## 주어진 자료
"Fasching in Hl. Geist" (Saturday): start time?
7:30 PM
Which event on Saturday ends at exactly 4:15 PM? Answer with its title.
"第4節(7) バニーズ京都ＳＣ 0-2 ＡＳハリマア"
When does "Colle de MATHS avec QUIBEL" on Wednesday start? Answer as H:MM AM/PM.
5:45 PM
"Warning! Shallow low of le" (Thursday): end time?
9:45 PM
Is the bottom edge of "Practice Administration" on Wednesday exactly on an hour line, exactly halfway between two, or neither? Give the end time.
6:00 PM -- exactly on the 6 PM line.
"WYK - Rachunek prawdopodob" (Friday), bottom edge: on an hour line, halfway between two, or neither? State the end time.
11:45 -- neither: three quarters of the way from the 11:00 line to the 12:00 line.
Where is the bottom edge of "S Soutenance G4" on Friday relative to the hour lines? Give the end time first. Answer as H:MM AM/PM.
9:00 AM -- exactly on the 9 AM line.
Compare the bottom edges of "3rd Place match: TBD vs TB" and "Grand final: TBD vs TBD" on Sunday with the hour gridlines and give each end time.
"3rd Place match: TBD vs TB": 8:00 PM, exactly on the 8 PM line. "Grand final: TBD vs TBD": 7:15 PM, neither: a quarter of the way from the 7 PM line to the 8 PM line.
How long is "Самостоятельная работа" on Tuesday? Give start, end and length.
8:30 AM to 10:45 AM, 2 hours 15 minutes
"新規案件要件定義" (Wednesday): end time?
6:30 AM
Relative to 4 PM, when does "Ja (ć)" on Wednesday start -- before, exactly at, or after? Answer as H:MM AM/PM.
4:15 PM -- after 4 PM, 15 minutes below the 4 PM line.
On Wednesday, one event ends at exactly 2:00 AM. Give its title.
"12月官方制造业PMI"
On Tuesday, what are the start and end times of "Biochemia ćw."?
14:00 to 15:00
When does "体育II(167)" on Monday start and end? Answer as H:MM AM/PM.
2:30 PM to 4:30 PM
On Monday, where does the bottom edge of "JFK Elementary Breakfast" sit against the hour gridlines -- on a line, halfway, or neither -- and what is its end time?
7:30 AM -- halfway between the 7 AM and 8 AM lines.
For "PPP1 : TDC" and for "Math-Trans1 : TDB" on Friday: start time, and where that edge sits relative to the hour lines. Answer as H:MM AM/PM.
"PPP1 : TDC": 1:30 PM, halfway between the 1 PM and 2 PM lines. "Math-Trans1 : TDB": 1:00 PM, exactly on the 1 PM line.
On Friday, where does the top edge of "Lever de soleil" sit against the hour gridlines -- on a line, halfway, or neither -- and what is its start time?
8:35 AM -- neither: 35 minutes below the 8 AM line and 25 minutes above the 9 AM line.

## 과제 설명
위에 나온 항목을 처음부터 끝까지 하나도 빠짐없이 한 글자도 바꾸지 말고 그대로 옮겨 적으세요.

## 과제 풀이
"Fasching in Hl. Geist" (Saturday): start time?
7:30 PM
Which event on Saturday ends at exactly 4:15 PM? Answer with its title.
"第4節(7) バニーズ京都ＳＣ 0-2 ＡＳハリマア"
When does "Colle de MATHS avec QUIBEL" on Wednesday start? Answer as H:MM AM/PM.
5:45 PM
"Warning! Shallow low of le" (Thursday): end time?
9:45 PM
Is the bottom edge of "Practice Administration" on Wednesday exactly on an hour line, exactly halfway between two, or neither? Give the end time.
6:00 PM -- exactly on the 6 PM line.
"WYK - Rachunek prawdopodob" (Friday), bottom edge: on an hour line, halfway between two, or neither? State the end time.
11:45 -- neither: three quarters of the way from the 11:00 line to the 12:00 line.
Where is the bottom edge of "S Soutenance G4" on Friday relative to the hour lines? Give the end time first. Answer as H:MM AM/PM.
9:00 AM -- exactly on the 9 AM line.
Compare the bottom edges of "3rd Place match: TBD vs TB" and "Grand final: TBD vs TBD" on Sunday with the hour gridlines and give each end time.
"3rd Place match: TBD vs TB": 8:00 PM, exactly on the 8 PM line. "Grand final: TBD vs TBD": 7:15 PM, neither: a quarter of the way from the 7 PM line to the 8 PM line.
How long is "Самостоятельная работа" on Tuesday? Give start, end and length.
8:30 AM to 10:45 AM, 2 hours 15 minutes
"新規案件要件定義" (Wednesday): end time?
6:30 AM
Relative to 4 PM, when does "Ja (ć)" on Wednesday start -- before, exactly at, or after? Answer as H:MM AM/PM.
4:15 PM -- after 4 PM, 15 minutes below the 4 PM line.
On Wednesday, one event ends at exactly 2:00 AM. Give its title.
"12月官方制造业PMI"
On Tuesday, what are the start and end times of "Biochemia ćw."?
14:00 to 15:00
When does "体育II(167)" on Monday start and end? Answer as H:MM AM/PM.
2:30 PM to 4:30 PM
On Monday, where does the bottom edge of "JFK Elementary Breakfast" sit against the hour gridlines -- on a line, halfway, or neither -- and what is its end time?
7:30 AM -- halfway between the 7 AM and 8 AM lines.
For "PPP1 : TDC" and for "Math-Trans1 : TDB" on Friday: start time, and where that edge sits relative to the hour lines. Answer as H:MM AM/PM.
"PPP1 : TDC": 1:30 PM, halfway between the 1 PM and 2 PM lines. "Math-Trans1 : TDB": 1:00 PM, exactly on the 1 PM line.
On Friday, where does the top edge of "Lever de soleil" sit against the hour gridlines -- on a line, halfway, or neither -- and what is its start time?
8:35 AM -- neither: 35 minutes below the 8 AM line and 25 minutes above the 9 AM line.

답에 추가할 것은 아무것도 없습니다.